Kabar Duka

Maureen Fatma
Chapter #8

Bianglala

Lampu sorot sebuah mobil menyusuri aspal bukit yang berkelok-kelok tajam dengan jurang di sisinya. Adi nampak luwes saat membanting setir. Ia terlatih berkendara di rute ini meski pada malam hari. Trek ini sudah seperti kudapan buatnya, begitupun pegawai pabrik dan perkebunan lain.

Jalan selebar dua badan truk ini berambu dua arah, dan merupakan jalan satu-satunya yang layak dilewati jika tidak berniat menerabas perkebunan. Aspalnya semulus gelanggang ice skating. Adi hanya perlu mengantisipasi kendaraan lain dari tikungan. Lain dengannya, pelancong yang hendak berwisata ke pabrik dan perkebunan memistikkan jalanan ini serupa jalur tengkorak hanya dengan melongok tubir jurang.

Tangga lipat di atas mobil off-road Adi bukan tanpa alasan bertengger di sana. Salah satu lampu jalan yang mati mengungkapkan tabiat lelaki itu. Adi lalu menepikan kendaraannya.

"Sebentar saja." Adi pamit keluar dari mobil tanpa meninggalkan penjelasan pada kawannya yang menunggu sembari mengamati tingkahnya dari kursi samping kemudi.

Adi menurunkan tangga lipat.
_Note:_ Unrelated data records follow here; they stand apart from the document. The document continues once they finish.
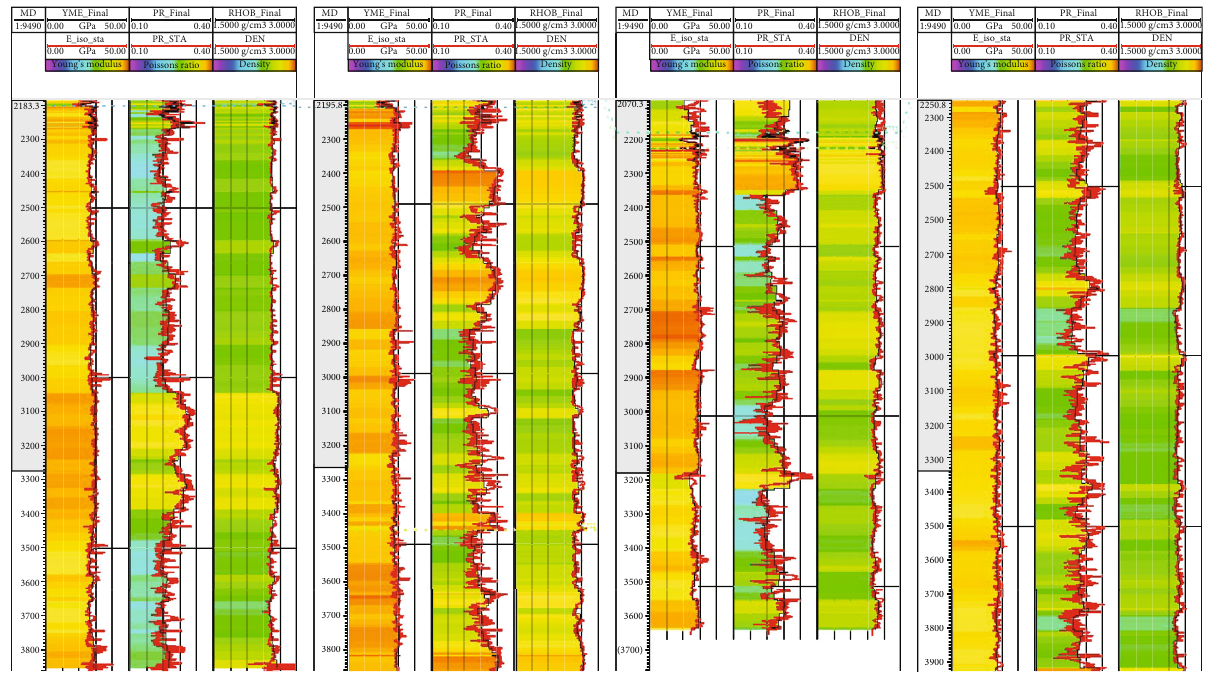
Figure 8: Comparisons of 1D (red line) and 3D (colored) mechanical properties in this study.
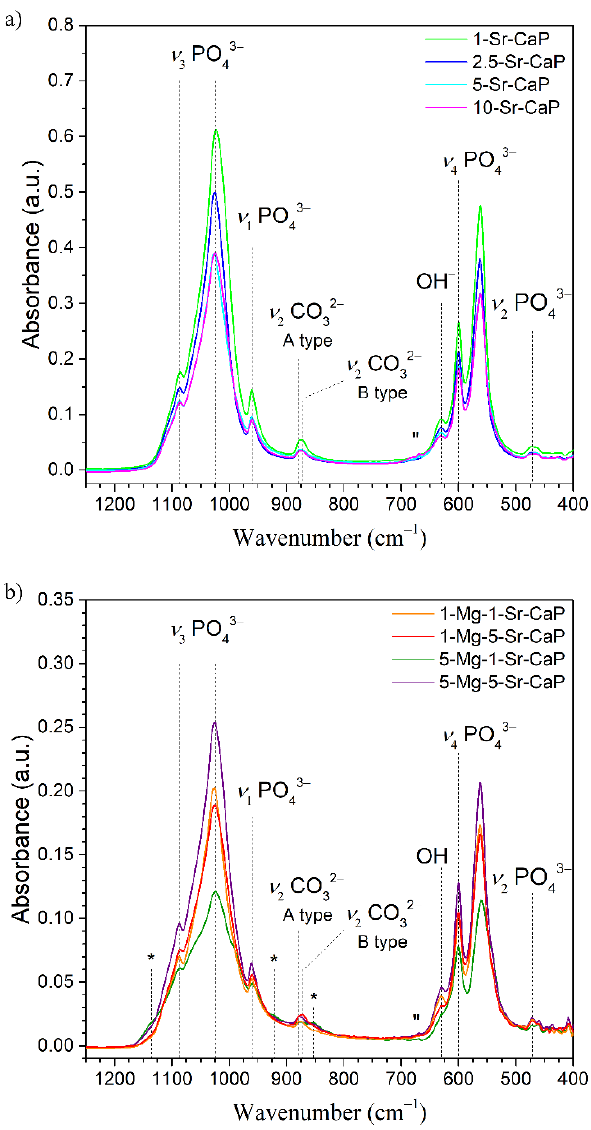
Figure 2. FTIR spectra of Sr-substituted ( a ) and Mg- and Sr-co-substituted ( b ) samples over the spectral range from 1250 to 400 cm −1 . Appearance of low-intensity vibrational bands characteristic for whitlockite are marked with * and ″.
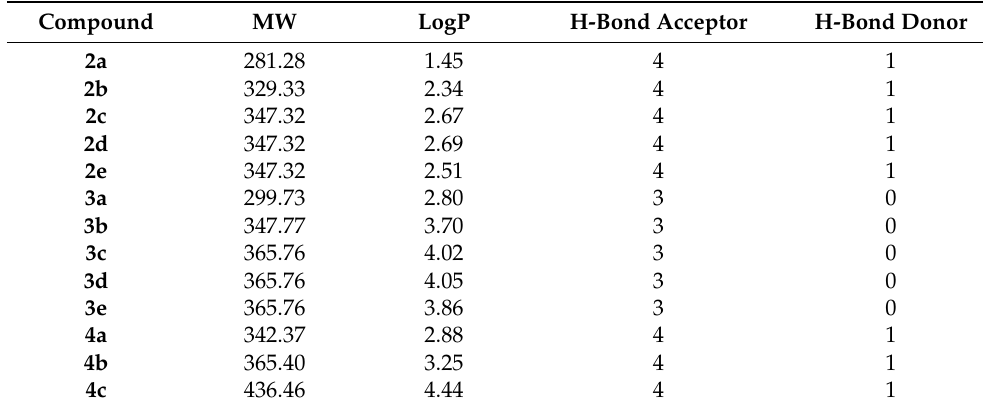
Table 1. The Lipinski-selected parameters calculated with Molinspiration 1 for compounds 2a-e , 3a-e and 4a-c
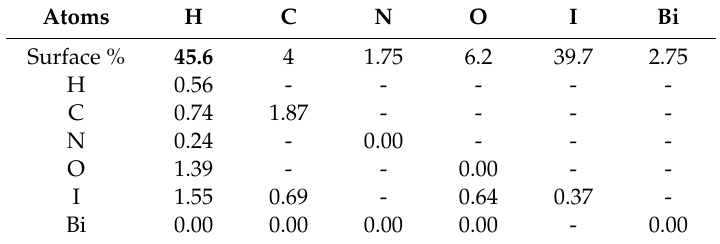
Figure 6. Fingerprint plots with d norm view of H ··· I, H ··· H, and H ··· O contacts in Bi 4 I 16 · 4(C 6 H 9 N 2 ) · 2(H 2 O). Table 4. Hirshfeld contact surfaces and enrichment ratios for Bi 4 I 16 · 4(C 6 H 9 N 2 ) · 2(H 2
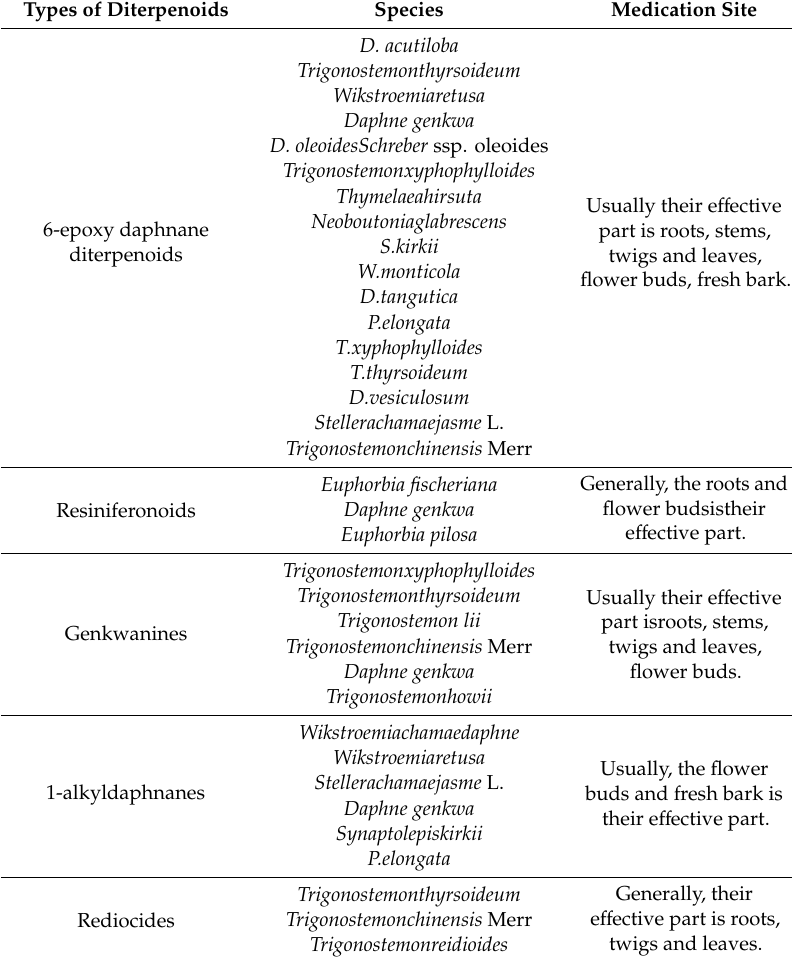
Table 1. The species of daphnane-type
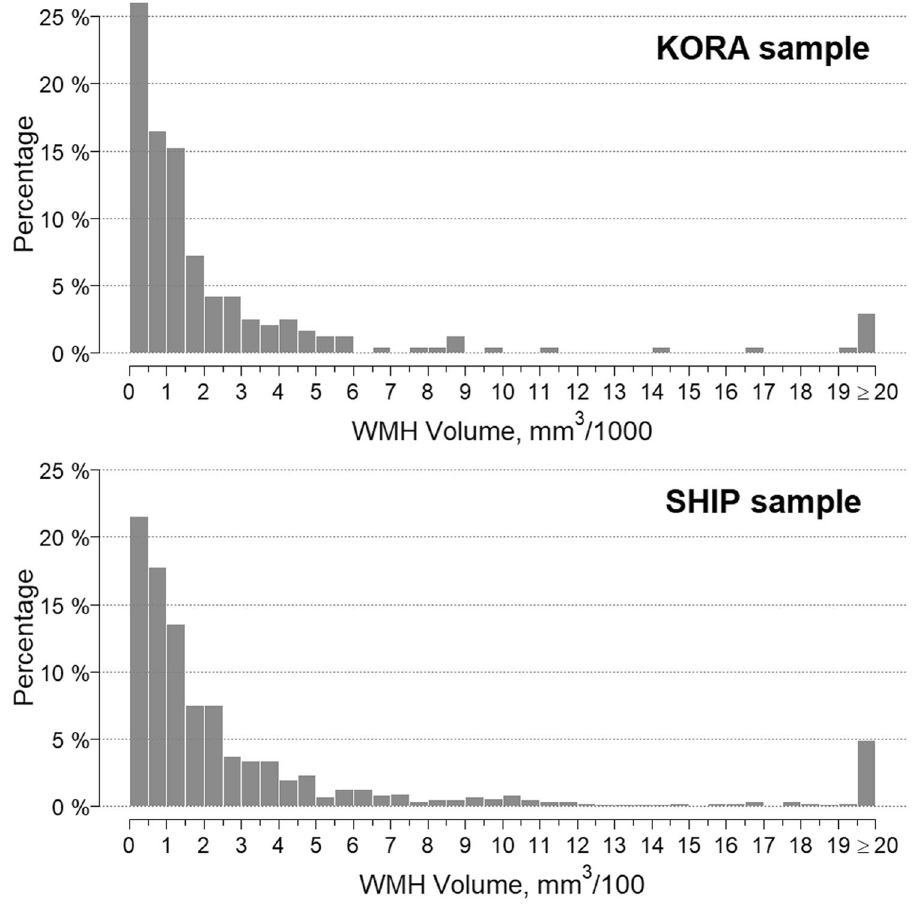
Figure 3. Categorised distribution of WMH volume in the KORA sample and SHIP sample. Mean WMH volume was 2798 ± 7392 mm 3 (median: 997 mm 3 ) in KORA and 532.4 ± 1750.0 mm 3 (median 135.5 mm 3 ) in SHIP. Possible explanations for this discrepancy in WMH volume are different measurement methods and different study collectives. Note that for elastic net regression, data was modelled continuously and not categorised.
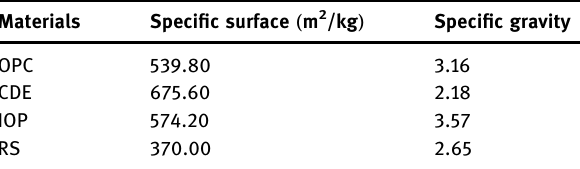
Table 1: Speci fi c surface and speci fi c gravity of materials Materials Speci fi c surface ( m 2 /kg )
Bahu dan lengan besarnya menopang tangga lipat itu menuju tiang lampu jalan yang padam. Dia kemudian kembali ke mobil untuk mengambil lampu baru. Ternyata Adi sudah berencana akan mengganti bohlam lampu lama dengan yang baru malam ini. Cepat dan mudah dikerjakannya seorang diri.

Na merasa sulit menyembunyikan sikap respeknya. Tangga lipat pasti berat ketika diangkat naik kembali ke atap mobil, setidaknya bagi Na yang tidak tertarik latihan angkat beban.

"Kau harus menjadi duta karyawan teladan," kelakar Na mengacungkan dua jempolnya keluar dari jendela.

Adi yang tak butuh apresiasi tertawa. Dia kembali mengemudi usai rasa yang mengganjal perasaannya malam ini selesai ia tebas. Lampu jalan itu kemarin sudah Adi beri tanda. Dia tidak betah menunggu sampai teknisi malas membetulkannya.

"Kamu pasti suka kamping, Di?" Sedari tadi rupanya Na mengamati inovasi bagian belakang mobil Adi.

Adi membongkar sebaris bangku belakang mobil off-road miliknya, lantas membuat susunan kompartemen untuk menyimpan berbagai perlengkapan kemah.

"Pas libur, Na. Yah, kalau senggang."

"Ke mana?"                     

"Pantai, hutan, gunung." Tapi hutan bukan tempat favorit Adi. Di hutan gerah, banyak serangga meskipun ia justru memiliki banyak kenangan manis di hutan. Tetap saja, Adi ternyata lebih suka berkemah di pegunungan atau pantai.

"Waw!" Na mengangguk-angguk membayangkan keseruan hari libur lelaki itu, “bersama siapa?”

“Seringnya sendiri.”

“Sendiri?” Na terlihat agak terkejut, “dengan anjing pastinya?”

“Tidak. Aku tidak suka hewan peliharaan. Mereka merepotkan.”

“Tapi anjing bisa menjaga wilayah di sekitar tenda jika kamu mau dan anjing tidak merepotkan, Di. Tergantung ras anjingnya.”

"Aku bisa menjaga diri sendiri. Bagaimana rasanya tinggal di Eropa, Na?" tanya Adi balik.

"Cuacanya sangat menyiksa. Sebulan di sana mungkin menyenangkan, tapi kalau bertahun-tahun rasanya seperti ujian. Untungnya sekarang aku sudah terbiasa."

"Mendengar ceritamu, orang tidak ingin percaya." Adi geleng-geleng. Ia termasuk yang tidak ingin percaya.

Tikungan-tikungan tajam sudah terlewati. Adi mengakselerasikan laju kendaraannya dengan sangat halus sehingga Na merasa nyaman.

"Bagaimana kabar ibumu?" Na melebarkan topik.